The Resolution Foundation, a think tank, found that even when house prices do slump, first-time buyers will not benefit because the recession will lead to falls in income. In the 1990s, an average couple saving 5pc of their income could save for a deposit in four years. Now that figure is 21 years.

It said that even if the Office for Budget Responsibility’s worst case scenario for house prices played out – a 22pc fall by the third quarter of 2021 – it would lead to just a year’s less saving for an average deposit.

As a result of this lending crunch, the only first-time buyers who could benefit from these price falls are those with a hefty deposit already saved, or those who don't need to take out a mortgage.

Why are banks so reluctant to lend to first-time buyers?

Banks worry about buyers falling into negative equity at a time of house price falls. This happens when the amount of money borrowed from the bank is higher than the actual price of the property. 

As a result, there are very few mortgages available for those with deposits that are 5pc or 10pc of the property’s price. Research by Defaqto, the analyst, showed that there were only 28 of these deals available, when normally there are hundreds of options for first-time buyers.

Some lenders have also put on other restrictions, such as not lending on properties that are newer than two years old , as these come with a new-build premium, and so will lose even more value during house price falls.

Others have refused to lend to first-time buyers who are using a lot of help from the Bank of Mum and Dad for the deposit. Nationwide has said it will only offer mortgages to those who have saved 75pc of the deposit themselves, as it suggests they will be better able to make the repayments.

The stamp duty problem

Before Chancellor Rishi Sunak introduced the stamp duty holiday, temporarily abolishing the tax for properties up to the value of £500,000 and cutting it for those worth more, first-time buyers had an advantage.

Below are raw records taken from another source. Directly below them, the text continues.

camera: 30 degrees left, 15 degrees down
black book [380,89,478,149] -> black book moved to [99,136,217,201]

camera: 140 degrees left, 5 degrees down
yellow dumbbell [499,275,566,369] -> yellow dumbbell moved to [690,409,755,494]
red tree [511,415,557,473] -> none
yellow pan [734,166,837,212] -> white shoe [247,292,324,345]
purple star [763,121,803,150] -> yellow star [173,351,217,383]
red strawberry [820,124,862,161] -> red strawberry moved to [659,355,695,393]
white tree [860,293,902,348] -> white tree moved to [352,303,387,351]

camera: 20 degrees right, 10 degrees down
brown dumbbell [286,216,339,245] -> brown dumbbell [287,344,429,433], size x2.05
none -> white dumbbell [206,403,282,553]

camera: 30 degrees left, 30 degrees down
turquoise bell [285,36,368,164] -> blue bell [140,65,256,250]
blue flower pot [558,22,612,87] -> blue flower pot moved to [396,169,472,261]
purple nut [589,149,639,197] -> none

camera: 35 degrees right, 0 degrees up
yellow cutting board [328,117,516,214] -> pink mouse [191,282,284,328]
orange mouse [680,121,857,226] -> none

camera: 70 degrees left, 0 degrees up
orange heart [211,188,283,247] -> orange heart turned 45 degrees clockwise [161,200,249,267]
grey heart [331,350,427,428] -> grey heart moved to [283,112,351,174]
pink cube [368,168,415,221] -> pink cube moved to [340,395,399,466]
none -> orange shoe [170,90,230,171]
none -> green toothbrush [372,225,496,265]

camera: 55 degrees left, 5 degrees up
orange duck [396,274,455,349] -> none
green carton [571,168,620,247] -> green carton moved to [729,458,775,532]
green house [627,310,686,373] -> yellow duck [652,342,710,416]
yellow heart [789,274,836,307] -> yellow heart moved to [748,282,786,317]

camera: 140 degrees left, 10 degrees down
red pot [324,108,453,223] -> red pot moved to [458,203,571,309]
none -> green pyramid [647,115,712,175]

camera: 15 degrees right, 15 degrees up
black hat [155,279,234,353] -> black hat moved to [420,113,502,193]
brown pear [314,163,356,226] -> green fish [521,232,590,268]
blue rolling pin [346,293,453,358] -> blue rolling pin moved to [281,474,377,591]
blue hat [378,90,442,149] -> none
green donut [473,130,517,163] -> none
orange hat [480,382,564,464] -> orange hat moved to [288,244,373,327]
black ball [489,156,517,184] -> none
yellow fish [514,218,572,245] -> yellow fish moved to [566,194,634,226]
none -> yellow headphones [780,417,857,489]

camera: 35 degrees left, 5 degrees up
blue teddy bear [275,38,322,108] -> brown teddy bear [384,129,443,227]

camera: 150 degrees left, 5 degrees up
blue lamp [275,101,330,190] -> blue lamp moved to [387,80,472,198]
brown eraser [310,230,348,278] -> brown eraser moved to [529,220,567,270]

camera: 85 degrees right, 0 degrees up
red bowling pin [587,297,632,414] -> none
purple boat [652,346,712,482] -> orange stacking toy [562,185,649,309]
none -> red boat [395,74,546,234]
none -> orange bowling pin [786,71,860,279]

They did not have to pay it on properties up to £300,000, and for those up to £500,000 would pay reduced rates. 

Now, first-time buyers are at a disadvantage. Although they are eligible for the stamp duty saving, the new rules benefit those buying more expensive properties.

It means they have lost their edge over those trying to buy similar properties, usually buy-to-let investors and people buying a second home.

This could increase competition and therefore push up prices of these first-time buyer homes. Analysis by estate agency Hamptons suggests that so far, this has not been borne out: inquiries since the stamp duty holiday was announced from first-time buyers is up 45pc, compared with those buying a buy-to-let property at 28pc and a second home at 22pc. 

三级成人视频But this data show inquiries, and not actual sales. We might find that while demand and inquiries for properties are high, tight mortgage rules mean that these first-timers who want to buy are not actually able to. 

What about Help to Buy?

三级成人视频The Government scheme that allows people to buy new-build properties using a 5pc deposit with a state-backed loan of 20pc is still running – but you must act soon. In April 2021, the rules change, tapering the scheme to make it available to fewer people. 

From then, it is only open to first-time buyers, and you can only purchase property that is under regional price caps, rather than the current £600,000 limit. This means that it will be more difficult to use the scheme to buy in certain areas, such as cities where property prices are higher than the regional average. These include Cambridge, Harrogate, Warwick and York.

The scheme may be the only way that those with lower deposits can buy a property for some time, as banks tighten their rules.